Illegal path labs won't stop quacking
Whether or not any action is taken against ineligible pathology technicians in the state, we advise you to check the labs where you wish to undergo diagnostic tests
Do you check the credentials of pathology laboratories where you give your blood or bodily fluids for clinical testing? If not, then, start doing it, because the registered doctors who are trained and authorised to run pathology labs have been alleging that some 8,000 academically ineligible technicians are running illegal labs across Maharashtra. Registered pathologists say that the technicians in these unauthorised businesses are as dangerous as other quacks in the medical field who pose serious threats to public healthcare.
It has been a testing time for registered pathologists who want illegal laboratories shut. They claim the units are run without analytical expertise of post graduate pathology/microbiology practitioners. Some technicians have been arrested and prosecuted in the past for countersigning test reports despite not having the requisite qualifications and authority. These arrests were reported to the Legislative Assembly in 2018 when the opposition had raised the issue of bogus pathology labs to question the government for allowing quacks to give opinionated diagnostic reports.
Success that wasn't
The Maharashtra Association of Practising Pathologists and Microbiologists (MAPPM) had taken the fight against quacks to its logical end in 2016 and succeeded in making the government invoke action under Maharashtra Medical Practitioners Act. A government resolution (GR) to this affect said that examining samples of body fluids, urine, blood or tissue and signing medical reports was a medical practice and should be done only by a registered medical professional. Shockingly, the GR was withdrawn in the next two days despite the Supreme Court and Maharashtra Human Rights Commission telling the governments to prevent bogus labs. The apex court had said in a similar case in Gujarat that, as decided by the Medical Council of India (MCI), a pathology laboratory report can be countersigned only by a registered medical practitioner with a post graduate qualification in pathology/microbiology.

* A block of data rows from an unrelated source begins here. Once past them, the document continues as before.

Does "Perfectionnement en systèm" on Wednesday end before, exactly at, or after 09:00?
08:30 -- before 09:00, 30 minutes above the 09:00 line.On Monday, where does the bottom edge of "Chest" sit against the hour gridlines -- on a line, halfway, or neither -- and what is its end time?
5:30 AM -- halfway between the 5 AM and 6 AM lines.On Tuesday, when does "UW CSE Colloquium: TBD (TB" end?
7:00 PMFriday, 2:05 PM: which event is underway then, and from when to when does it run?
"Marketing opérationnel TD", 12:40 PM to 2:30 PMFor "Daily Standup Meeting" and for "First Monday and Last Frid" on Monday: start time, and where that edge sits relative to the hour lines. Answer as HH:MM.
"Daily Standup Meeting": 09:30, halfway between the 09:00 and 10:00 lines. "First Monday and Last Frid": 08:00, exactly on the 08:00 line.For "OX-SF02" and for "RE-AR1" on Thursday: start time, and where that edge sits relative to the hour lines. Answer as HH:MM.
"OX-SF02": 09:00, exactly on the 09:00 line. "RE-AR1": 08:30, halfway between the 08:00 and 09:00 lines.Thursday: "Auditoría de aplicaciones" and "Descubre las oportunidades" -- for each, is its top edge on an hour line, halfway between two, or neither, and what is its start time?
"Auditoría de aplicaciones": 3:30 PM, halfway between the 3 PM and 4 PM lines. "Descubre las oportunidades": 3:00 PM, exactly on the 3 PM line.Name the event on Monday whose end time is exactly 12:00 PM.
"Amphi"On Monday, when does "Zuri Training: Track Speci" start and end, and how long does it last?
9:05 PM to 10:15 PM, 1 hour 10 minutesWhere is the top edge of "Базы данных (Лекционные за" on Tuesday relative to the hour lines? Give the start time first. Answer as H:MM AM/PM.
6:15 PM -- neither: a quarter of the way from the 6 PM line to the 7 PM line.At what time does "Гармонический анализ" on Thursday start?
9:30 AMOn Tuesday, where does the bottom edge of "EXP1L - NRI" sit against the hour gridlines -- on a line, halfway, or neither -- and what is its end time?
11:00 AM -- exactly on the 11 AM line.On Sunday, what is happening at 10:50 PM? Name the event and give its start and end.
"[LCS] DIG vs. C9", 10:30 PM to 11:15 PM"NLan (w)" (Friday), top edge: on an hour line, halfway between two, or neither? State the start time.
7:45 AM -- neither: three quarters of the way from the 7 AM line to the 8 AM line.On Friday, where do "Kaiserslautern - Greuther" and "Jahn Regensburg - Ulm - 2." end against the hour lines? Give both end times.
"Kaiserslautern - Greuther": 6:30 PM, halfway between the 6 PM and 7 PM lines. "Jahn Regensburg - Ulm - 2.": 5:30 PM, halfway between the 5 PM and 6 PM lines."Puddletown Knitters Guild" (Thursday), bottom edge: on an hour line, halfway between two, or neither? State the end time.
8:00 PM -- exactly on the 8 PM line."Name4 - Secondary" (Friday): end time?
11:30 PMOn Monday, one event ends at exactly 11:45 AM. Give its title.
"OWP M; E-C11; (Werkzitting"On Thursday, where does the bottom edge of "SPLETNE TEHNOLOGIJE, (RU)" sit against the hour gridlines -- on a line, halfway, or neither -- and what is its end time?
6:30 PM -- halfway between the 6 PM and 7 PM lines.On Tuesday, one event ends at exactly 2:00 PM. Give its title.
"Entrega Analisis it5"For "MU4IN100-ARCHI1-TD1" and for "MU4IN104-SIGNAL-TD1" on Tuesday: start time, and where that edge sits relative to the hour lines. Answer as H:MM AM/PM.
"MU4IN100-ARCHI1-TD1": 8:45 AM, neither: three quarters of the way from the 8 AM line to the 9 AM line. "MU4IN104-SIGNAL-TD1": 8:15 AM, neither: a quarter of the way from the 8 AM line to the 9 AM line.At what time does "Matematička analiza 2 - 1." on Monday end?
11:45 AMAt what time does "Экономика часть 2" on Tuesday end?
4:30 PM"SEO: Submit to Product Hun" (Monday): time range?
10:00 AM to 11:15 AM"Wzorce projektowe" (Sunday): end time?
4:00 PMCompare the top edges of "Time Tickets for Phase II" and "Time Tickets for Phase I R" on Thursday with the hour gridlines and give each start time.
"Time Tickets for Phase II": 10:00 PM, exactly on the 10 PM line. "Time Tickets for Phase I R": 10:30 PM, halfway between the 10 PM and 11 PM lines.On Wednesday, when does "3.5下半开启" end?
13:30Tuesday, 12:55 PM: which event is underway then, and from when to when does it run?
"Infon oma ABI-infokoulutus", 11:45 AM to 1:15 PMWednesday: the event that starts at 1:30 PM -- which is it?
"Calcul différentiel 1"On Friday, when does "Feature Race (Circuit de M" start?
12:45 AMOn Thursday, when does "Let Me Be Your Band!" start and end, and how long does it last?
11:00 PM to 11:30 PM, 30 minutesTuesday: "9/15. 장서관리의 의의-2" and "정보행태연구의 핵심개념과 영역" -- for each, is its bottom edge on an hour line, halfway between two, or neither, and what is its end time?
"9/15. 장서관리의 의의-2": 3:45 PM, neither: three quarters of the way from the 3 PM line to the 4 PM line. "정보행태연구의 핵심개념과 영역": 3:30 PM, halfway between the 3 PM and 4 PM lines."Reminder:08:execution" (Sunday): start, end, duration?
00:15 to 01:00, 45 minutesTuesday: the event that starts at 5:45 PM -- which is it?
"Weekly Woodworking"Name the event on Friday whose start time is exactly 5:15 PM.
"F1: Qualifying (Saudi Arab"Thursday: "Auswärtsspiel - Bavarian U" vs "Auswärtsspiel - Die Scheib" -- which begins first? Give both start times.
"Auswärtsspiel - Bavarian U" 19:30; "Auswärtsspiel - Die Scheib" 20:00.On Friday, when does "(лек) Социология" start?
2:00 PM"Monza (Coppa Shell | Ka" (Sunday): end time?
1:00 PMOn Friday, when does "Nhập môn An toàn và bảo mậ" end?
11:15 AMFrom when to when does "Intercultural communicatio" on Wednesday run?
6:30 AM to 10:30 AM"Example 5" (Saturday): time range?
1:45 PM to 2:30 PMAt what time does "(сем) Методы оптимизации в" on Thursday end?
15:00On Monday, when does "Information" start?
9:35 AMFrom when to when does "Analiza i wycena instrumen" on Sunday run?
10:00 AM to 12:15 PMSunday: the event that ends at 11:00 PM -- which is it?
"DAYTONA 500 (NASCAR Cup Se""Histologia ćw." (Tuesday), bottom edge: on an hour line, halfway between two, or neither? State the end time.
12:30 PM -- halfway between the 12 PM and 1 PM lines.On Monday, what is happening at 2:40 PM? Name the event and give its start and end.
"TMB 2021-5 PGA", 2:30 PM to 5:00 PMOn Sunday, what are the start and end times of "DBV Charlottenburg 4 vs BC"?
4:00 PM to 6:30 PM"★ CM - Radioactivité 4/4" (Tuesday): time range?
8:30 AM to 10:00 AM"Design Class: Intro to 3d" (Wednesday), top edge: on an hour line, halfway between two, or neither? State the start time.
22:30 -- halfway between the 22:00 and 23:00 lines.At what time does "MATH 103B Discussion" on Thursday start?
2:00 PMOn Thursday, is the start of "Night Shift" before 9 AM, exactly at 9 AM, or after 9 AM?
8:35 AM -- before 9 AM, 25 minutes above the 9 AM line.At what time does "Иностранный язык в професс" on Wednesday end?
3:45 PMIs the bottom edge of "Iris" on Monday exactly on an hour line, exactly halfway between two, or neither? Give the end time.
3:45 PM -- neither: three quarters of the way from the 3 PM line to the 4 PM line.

MCI allows persons with MD or equivalent qualification to analyse blood, urine, tissue, body fluids and conduct histopathology tests and countersign the findings that form the base for treatment. Imagine the consequences and sufferings of patients when quacks examine the samples and misread findings. Justifying the move, medical education minister Girish Mahajan had told the house that the decision was withdrawn because Maharashtra did not have enough registered pathologists to cater to its entire population. He said since most of registered (MD-holders) preferred to work in urban areas, there was a shortfall of diagnostic services in rural areas. If we consider this argument, we understand that the ineligible work for our rural folks. Doesn't it compromise the quality of rural healthcare?
One bogus per three labs
President of MAPPM, Dr Sandeep Yadav, who has been running from pillar to post of the Mantralaya and Vidhan Bhavan during the Monsoon legislative session, said that some 8,000 technicians were involved in illegal businesses, and 70 per cent of the bogus pathology labs were in urban areas. His argument finds credence in the data released by the Directorate of Medical Research and Education released two years ago, which confirmed that most pathological laboratories in Maharashtra were run without a doctor.
"In Mumbai, one in three labs is bogus. Police and local civic authorities don't take action against them," Dr Yadav told this columnist last week. He countered the state's view on shortfall of registered pathologists saying, "The number of pathologists (3,169) is adequate for supporting the clinical/surgical side. In rural areas, not just pathologists, but all other specialists are fewer in presence. Despite the shortfall, do we allow a nurse to run a hospital? Can a radiology technician be allowed to run a sonography test? There have been 15 police complaints against these quacks. Some were sent to the prison for two to six years. What more does the government need to prevent this illegal practice?"
Another argument that MAPPM puts forth is that the bogus labs should be shut because the state government has started 'Mahalab', a project in which primary health centres and rural hospitals are covered for free examination.
Fighting their own
When told that it was not just the government but also his own fraternity which was responsible for the proliferation of technician-run labs that many registered pathologists patronised by allowing them to use their names against hefty payment, Dr Yadav said MAPPM was fighting against such doctors as well.
"We know of many who sit in one place but countersign the reports of various labs without visiting them for examining and analysing samples. Either these doctors give bogus labs their letterheads that are signed in advance or allow digital signatures," said Yadav, adding that four pathologists were taken off the registration book for six months by Maharashtra Medical Council in 2011, and four more were facing trial following complaints in 2015, 2016 and 2018.
The government does not seem to have a political will for a crackdown on the obvious malpractice. Whether or not any action is taken, we advise you to hunt before you get hunted. Do not forget to check the pathology labs where you wish undergo diagnostic tests.